This phase II trial studies how well vemurafenib and cobimetinib work in treating patients with BRAF V600E mutation positive craniopharyngioma. Vemurafenib and cobimetinib may stop the growth of tumor cells by blocking some of the enzymes needed for cell growth.
• Absolute Neutrophil count ≥ 1500/mm3
• Platelets ≥ 100,000/mm3
• Creatinine ≤ 1.5 mg/dL OR Creatinine Clearance ≥ 45mL/min
No evidence of active bleeding, bleeding diathesis, or hemoptysis (>= 1/2 teaspoon of red blood) =< 8 weeks prior to registration
No evidence of intracranial hemorrhage =< 4 weeks prior to registration
Patients who have experienced thromboembolic event within 6 months prior to registration must be on stable therapeutic anticoagulation for at least 4 weeks prior to registration
Vemurafenib taken two times a day for 28 days. Cobimetinib taken for 21 days.

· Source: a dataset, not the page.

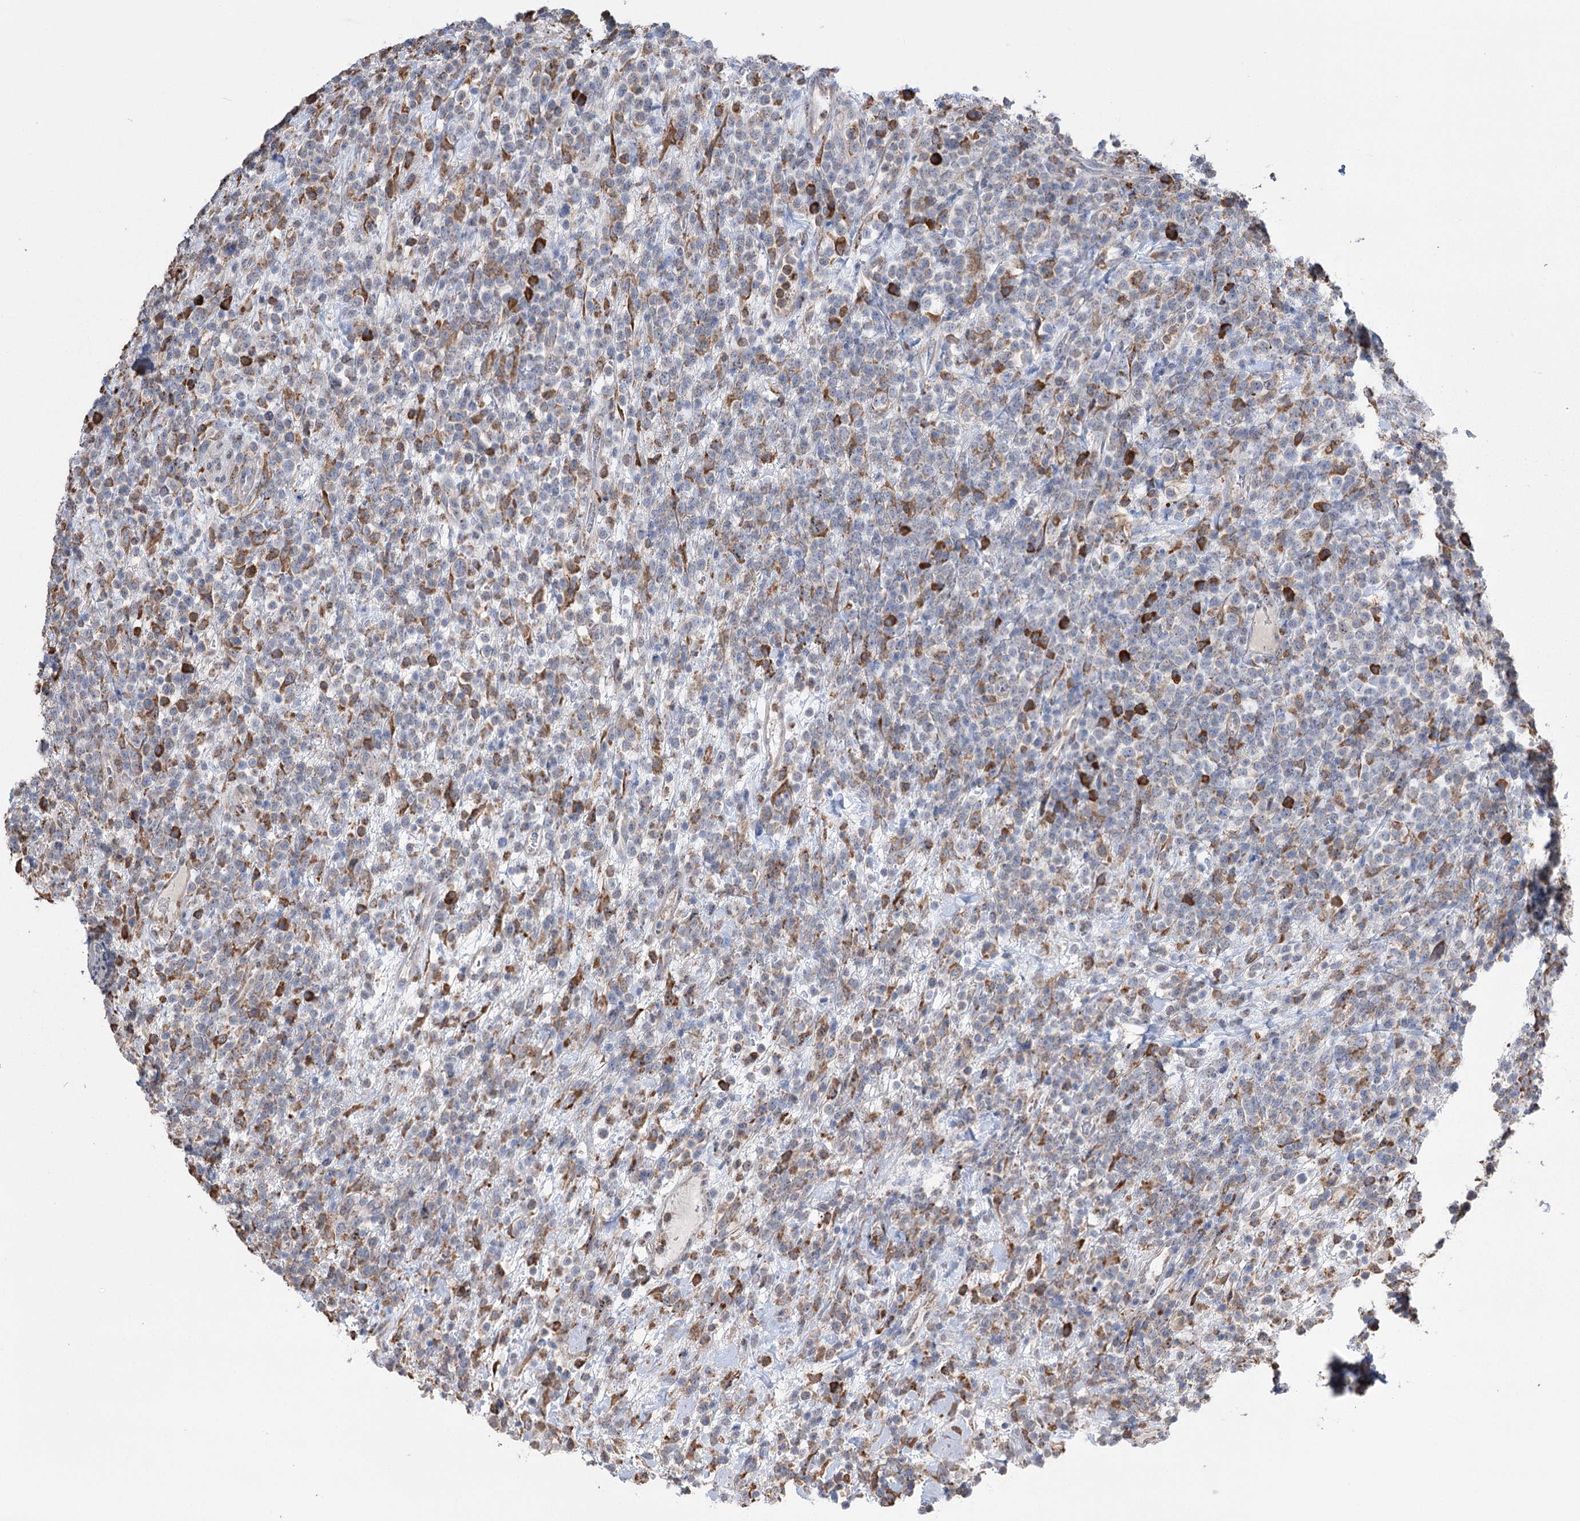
{"staining": {"intensity": "weak", "quantity": "25%-75%", "location": "cytoplasmic/membranous"}, "tissue": "lymphoma", "cell_type": "Tumor cells", "image_type": "cancer", "snomed": [{"axis": "morphology", "description": "Malignant lymphoma, non-Hodgkin's type, High grade"}, {"axis": "topography", "description": "Colon"}], "caption": "Immunohistochemistry of human lymphoma displays low levels of weak cytoplasmic/membranous staining in approximately 25%-75% of tumor cells.", "gene": "TRIM71", "patient": {"sex": "female", "age": 53}}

Electrocardiograms (EKG) will be performed at screening and every month for 3 months, then every 3 months while receiving vemurafenib.
Echocardiograms (Echo) of the heart (or MUGA) will be performed at screening and after 1 month of treatment and every 3 months while on cobimetinib.
Brain MRI at screening and every 8 weeks during study treatment, then every 16 weeks after completion of study treatment.
An eye exam is needed every 2 months for one year, then every 6 months while on study drugs, and at the end of treatment with study drugs.